A rapid and sensitive method for the simultaneous analysis of aliphatic and polar molecules containing free carboxyl groups in plant extracts by LC-MS/MS

Abstract

Background: Aliphatic molecules containing free carboxyl groups are important intermediates in many metabolic and signalling reactions, however, they accumulate to low levels in tissues and are not efficiently ionized by electrospray ionization (ESI) compared to more polar substances. Quantification of aliphatic molecules becomes therefore difficult when small amounts of tissue are available for analysis. Traditional methods for analysis of these molecules require purification or enrichment steps, which are onerous when multiple samples need to be analyzed. In contrast to aliphatic molecules, more polar substances containing free carboxyl groups such as some phytohormones are efficiently ionized by ESI and suitable for analysis by LC-MS/MS. Thus, the development of a method with which aliphatic and polar molecules -which their unmodified forms differ dramatically in their efficiencies of ionization by ESI- can be simultaneously detected with similar sensitivities would substantially simplify the analysis of complex biological matrices.

Results: A simple, rapid, specific and sensitive method for the simultaneous detection and quantification of free aliphatic molecules (e.g., free fatty acids (FFA)) and small polar molecules (e.g., jasmonic acid (JA), salicylic acid (SA)) containing free carboxyl groups by direct derivatization of leaf extracts with Picolinyl reagent followed by LC-MS/MS analysis is presented. The presence of the N atom in the esterified pyridine moiety allowed the efficient ionization of 25 compounds tested irrespective of their chemical structure. The method was validated by comparing the results obtained after analysis of Nicotiana attenuata leaf material with previously described analytical methods.
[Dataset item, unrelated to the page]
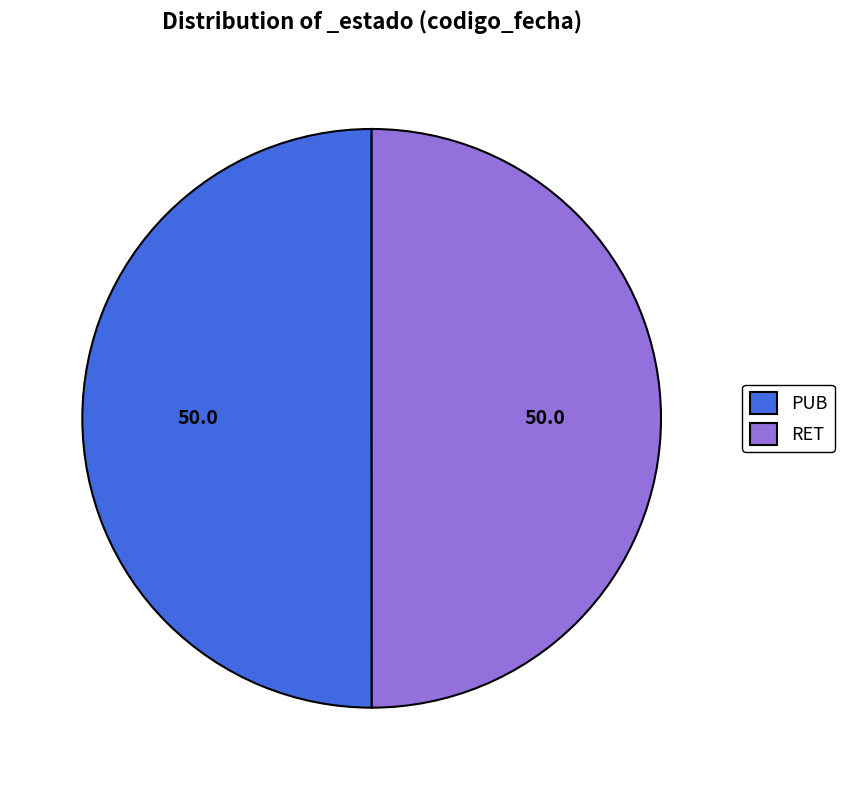

The RET slice represents 37% of the pie. True or false?

False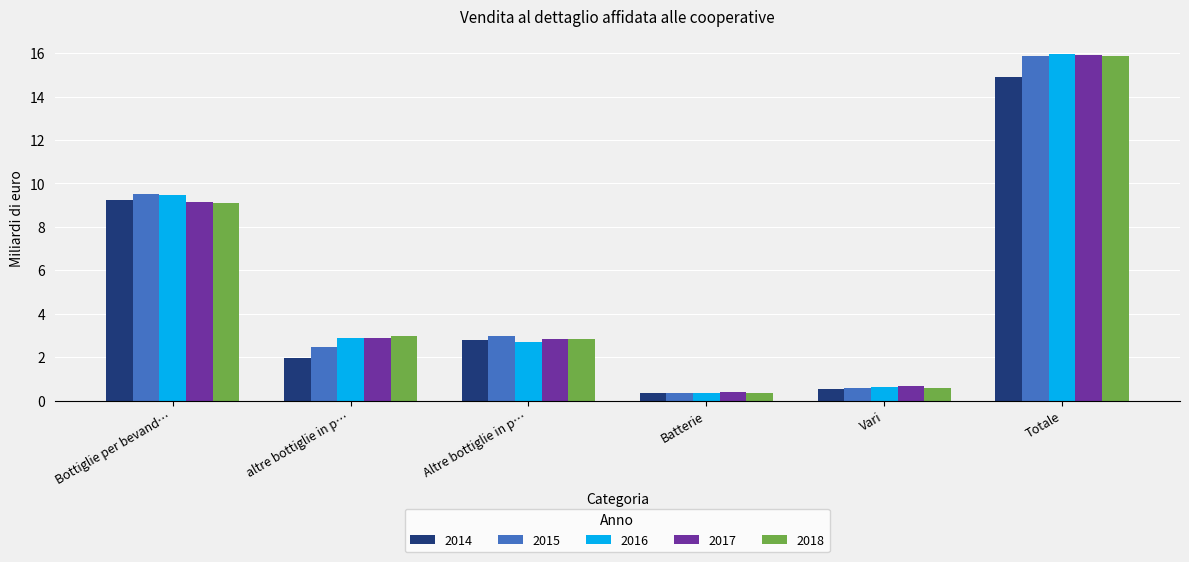

True or false: 2017 has a value of 15.1 at Bottiglie per bevand….

False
Conclusion: The method presented was used to detect 16 compounds in leaf extracts of N. attenuata plants. Importantly, the method can be adapted based on the specific analytes of interest with the only consideration that the molecules must contain at least one free carboxyl group.

Figure 1

Examples of compounds analyzed as their Picolinyl ester derivatives by LC-MS/MS.

Figure 2

Reaction mechanisms for the formation of Picolinyl ester derivatives of carboxylic acids. The carboxyl group is first activated by reaction with 1,1'-carbidiimidazole to form the active amid 1. 1 is then transesterified with 3-(hydroxymethyl)-pyridine to form the Picolinyl ester derivative 2. After collision induced dissociation (CID), the major ion fragments obtained are m/z = 92 and m/z = 108.

Figure 3

Example of chromatograms of Picolinyl ester derivatives from a standard mixture and a N. attenuata leaf extract. A, Chromatogram (TIC) of a mix of derivatized commercial standards. B, Chromatogram (TIC) of a derivatized N. attenuata leaf extract after 60 min of FAC elicitation. *Analytes 11 to 13 are overlaid by a peak corresponding to an unknown compound in the leaf extract. Peaks are numbered according to Table 1.

Figure 4

Example of the linear correlation between the amounts of leaf tissue extracted from FAC elicited N. attenuata leaves and the amounts of compounds detected. Different amounts of leaf tissue (5 to 250 mg; fresh weight) from N. attenuata plants were collected after 60 min of FAC elicitation. Leaf material was extracted, derivatized and analyzed by LC-MS/MS. Two biological replicates were performed for each amount of tissue.